[Body or hand keypoint data]

= Beginning of Section =

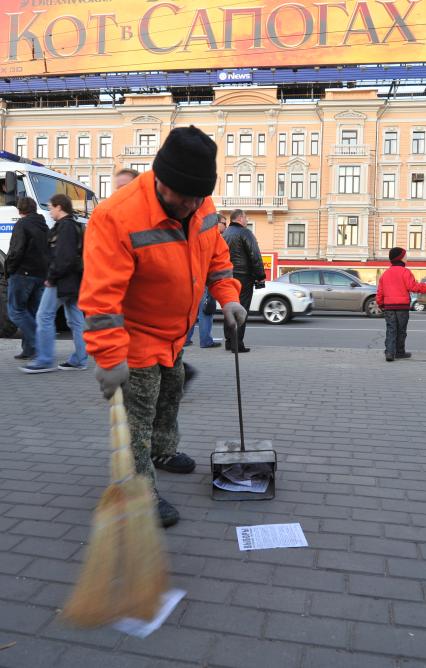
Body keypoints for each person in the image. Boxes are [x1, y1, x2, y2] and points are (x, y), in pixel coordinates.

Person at [79, 125, 245, 527]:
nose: (190, 206)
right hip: (134, 337)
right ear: (160, 179)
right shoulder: (116, 217)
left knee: (170, 395)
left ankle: (164, 451)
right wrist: (108, 356)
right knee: (138, 416)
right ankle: (139, 491)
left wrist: (229, 297)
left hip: (175, 333)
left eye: (196, 197)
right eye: (182, 197)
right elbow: (102, 297)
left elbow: (217, 257)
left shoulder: (202, 204)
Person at [20, 194, 88, 373]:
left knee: (44, 316)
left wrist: (51, 277)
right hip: (72, 281)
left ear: (59, 207)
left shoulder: (65, 227)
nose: (49, 211)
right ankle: (80, 359)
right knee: (75, 320)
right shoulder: (72, 225)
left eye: (50, 207)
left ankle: (44, 360)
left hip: (61, 281)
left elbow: (63, 257)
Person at [5, 196, 49, 360]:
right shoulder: (44, 226)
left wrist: (9, 269)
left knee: (15, 311)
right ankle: (29, 350)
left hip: (23, 274)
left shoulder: (21, 224)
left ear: (19, 210)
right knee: (30, 311)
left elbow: (16, 250)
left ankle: (37, 342)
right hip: (40, 275)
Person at [222, 209, 265, 353]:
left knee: (229, 307)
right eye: (246, 218)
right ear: (240, 218)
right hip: (243, 277)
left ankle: (229, 342)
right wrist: (260, 275)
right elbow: (255, 254)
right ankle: (237, 344)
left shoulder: (225, 233)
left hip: (227, 276)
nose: (247, 220)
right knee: (242, 309)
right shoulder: (245, 233)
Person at [377, 246, 426, 361]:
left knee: (391, 329)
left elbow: (380, 291)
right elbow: (413, 287)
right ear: (400, 258)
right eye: (405, 256)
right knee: (401, 330)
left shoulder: (385, 274)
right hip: (402, 307)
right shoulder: (405, 272)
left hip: (389, 307)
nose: (407, 258)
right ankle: (400, 352)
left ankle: (389, 353)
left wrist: (380, 304)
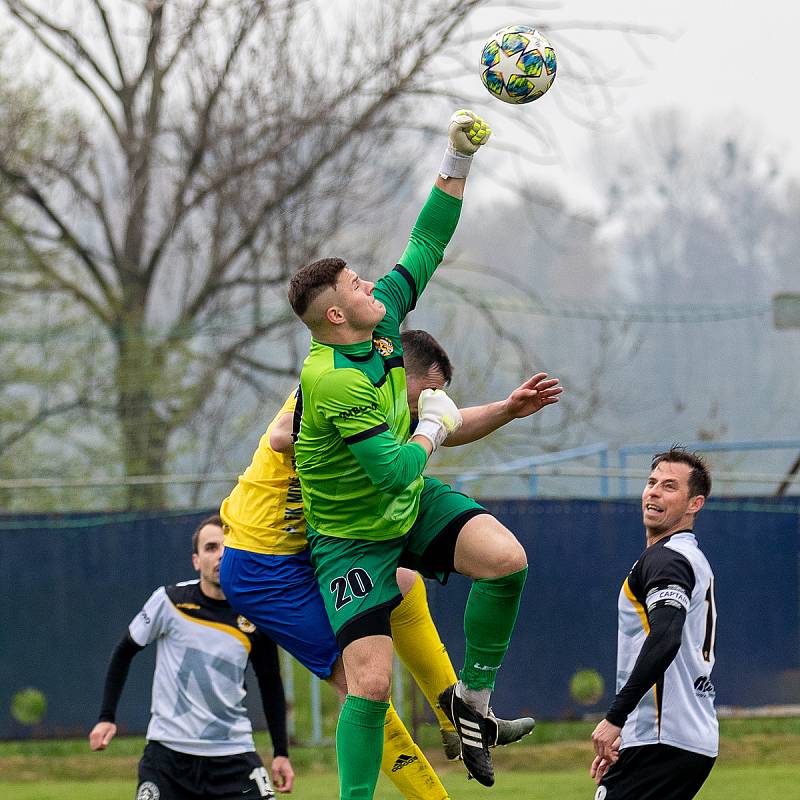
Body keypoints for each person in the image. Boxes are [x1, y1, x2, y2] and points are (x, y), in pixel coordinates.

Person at [288, 108, 534, 797]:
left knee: (507, 561)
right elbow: (395, 465)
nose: (374, 286)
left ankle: (475, 706)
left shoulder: (383, 322)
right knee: (370, 684)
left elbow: (427, 242)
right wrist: (431, 422)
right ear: (337, 315)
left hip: (406, 505)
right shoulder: (331, 381)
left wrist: (457, 160)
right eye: (358, 286)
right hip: (350, 540)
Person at [219, 327, 560, 800]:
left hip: (333, 535)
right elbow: (280, 436)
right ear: (397, 373)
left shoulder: (399, 403)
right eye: (426, 393)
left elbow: (447, 424)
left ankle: (461, 714)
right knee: (366, 685)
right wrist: (401, 434)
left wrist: (506, 408)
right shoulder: (337, 387)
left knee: (408, 583)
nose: (429, 405)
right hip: (267, 564)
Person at [89, 515, 294, 800]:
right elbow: (125, 651)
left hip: (233, 755)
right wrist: (106, 717)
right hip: (168, 758)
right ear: (196, 560)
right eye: (211, 548)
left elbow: (271, 683)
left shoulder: (255, 613)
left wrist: (281, 752)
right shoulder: (169, 602)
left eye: (228, 546)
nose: (221, 555)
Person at [590, 447, 718, 800]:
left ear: (695, 504)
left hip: (663, 737)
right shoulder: (688, 556)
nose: (655, 491)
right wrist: (627, 734)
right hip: (680, 738)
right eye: (652, 482)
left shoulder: (668, 560)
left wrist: (616, 717)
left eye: (670, 486)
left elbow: (665, 636)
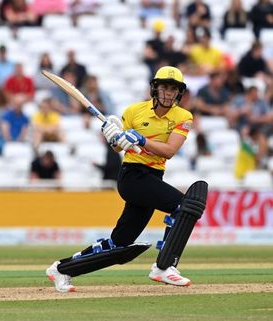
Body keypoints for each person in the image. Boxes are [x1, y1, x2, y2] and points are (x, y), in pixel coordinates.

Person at [46, 66, 208, 292]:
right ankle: (164, 267)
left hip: (153, 177)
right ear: (155, 88)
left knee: (119, 244)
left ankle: (62, 269)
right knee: (184, 206)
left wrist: (141, 140)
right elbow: (117, 148)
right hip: (132, 177)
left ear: (179, 93)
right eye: (164, 87)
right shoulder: (133, 111)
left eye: (173, 89)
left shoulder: (184, 116)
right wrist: (112, 137)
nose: (168, 93)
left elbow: (169, 150)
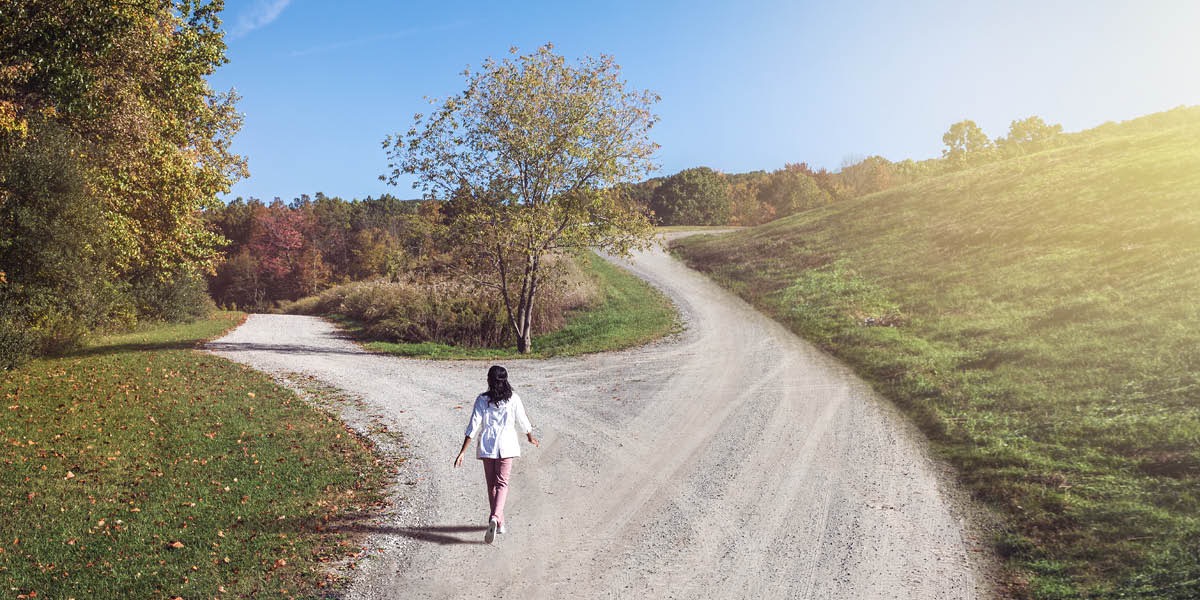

= End of Section =

--- Activity ---
Set down every entry above exactly as written, but skip the pictures.

--- Reply to the task ---
Body keypoints for each person in the image. Boxes are [x1, y1, x2, y2] and points are (x, y), in pixel coordinates.

Person at [79, 125, 245, 527]:
nose: (190, 206)
right hip: (134, 337)
right ear: (160, 179)
right shoulder: (116, 217)
left knee: (170, 395)
left ankle: (164, 451)
right wrist: (108, 356)
right knee: (138, 416)
right ankle: (139, 491)
left wrist: (229, 297)
left hip: (175, 333)
left eye: (196, 197)
right eye: (182, 197)
right elbow: (102, 297)
left elbow: (217, 257)
left shoulder: (202, 204)
Person at [20, 194, 88, 373]:
left knee: (44, 316)
left wrist: (51, 277)
right hip: (72, 281)
left ear: (59, 207)
left shoulder: (65, 227)
nose: (49, 211)
right ankle: (80, 359)
right knee: (75, 320)
right shoulder: (72, 225)
left eye: (50, 207)
left ankle: (44, 360)
left hip: (61, 281)
left elbow: (63, 257)
Person at [5, 196, 49, 360]:
right shoulder: (44, 226)
left wrist: (9, 269)
left knee: (15, 311)
right ankle: (29, 350)
left hip: (23, 274)
left shoulder: (21, 224)
left ear: (19, 210)
right knee: (30, 311)
left elbow: (16, 250)
left ankle: (37, 342)
right hip: (40, 275)
Person at [222, 209, 265, 353]:
left knee: (229, 307)
right eye: (246, 218)
right ear: (240, 218)
right hip: (243, 277)
left ankle: (229, 342)
right wrist: (260, 275)
right elbow: (255, 254)
right ankle: (237, 344)
left shoulder: (225, 233)
left hip: (227, 276)
nose: (247, 220)
right knee: (242, 309)
right shoulder: (245, 233)
Person at [377, 246, 426, 361]:
left knee: (391, 329)
left elbow: (380, 291)
right elbow: (413, 287)
right ear: (400, 258)
right eye: (405, 256)
right knee: (401, 330)
left shoulder: (385, 274)
right hip: (402, 307)
right shoulder: (405, 272)
left hip: (389, 307)
nose: (407, 258)
right ankle: (400, 352)
left ankle: (389, 353)
left wrist: (380, 304)
Body keypoints for each person in the image. Boxes are [x1, y1, x2, y2] and points are (x, y), in pixel coordinates.

Person at [288, 108, 534, 797]:
left knee: (507, 561)
right elbow: (395, 465)
nose: (374, 286)
left ankle: (475, 706)
left shoulder: (383, 322)
right knee: (370, 684)
left elbow: (427, 242)
right wrist: (431, 422)
right ear: (337, 315)
left hip: (406, 505)
right shoulder: (331, 381)
left wrist: (457, 160)
right eye: (358, 286)
right hip: (350, 540)
Person at [219, 327, 560, 800]:
left hip: (333, 535)
right elbow: (280, 436)
right ear: (397, 373)
left shoulder: (399, 403)
right eye: (426, 393)
left elbow: (447, 424)
left ankle: (461, 714)
right knee: (366, 685)
right wrist: (401, 434)
left wrist: (506, 408)
right shoulder: (337, 387)
left knee: (408, 583)
nose: (429, 405)
right hip: (267, 564)
Person at [89, 515, 294, 800]:
right elbow: (125, 651)
left hip: (233, 755)
right wrist: (106, 717)
right hip: (168, 758)
right ear: (196, 560)
right eye: (211, 548)
left elbow: (271, 683)
left shoulder: (255, 613)
left wrist: (281, 752)
right shoulder: (169, 602)
left eye: (228, 546)
nose: (221, 555)
Person at [590, 447, 718, 800]:
left ear: (695, 504)
left hip: (663, 737)
right shoulder: (688, 556)
nose: (655, 491)
right wrist: (627, 734)
right hip: (680, 738)
right eye: (652, 482)
left shoulder: (668, 560)
left wrist: (616, 717)
left eye: (670, 486)
left elbow: (665, 636)
Body keypoints for each person in the image. Boxes are [x1, y1, x2, y2] and points are (x, y), in pixel coordinates.

Person at [46, 66, 208, 292]:
right ankle: (164, 267)
left hip: (153, 177)
right ear: (155, 88)
left knee: (119, 244)
left ankle: (62, 269)
right knee: (184, 206)
left wrist: (141, 140)
right elbow: (117, 148)
right hip: (132, 177)
left ear: (179, 93)
right eye: (164, 87)
right shoulder: (133, 111)
left eye: (173, 89)
left shoulder: (184, 116)
right wrist: (112, 137)
nose: (168, 93)
left elbow: (169, 150)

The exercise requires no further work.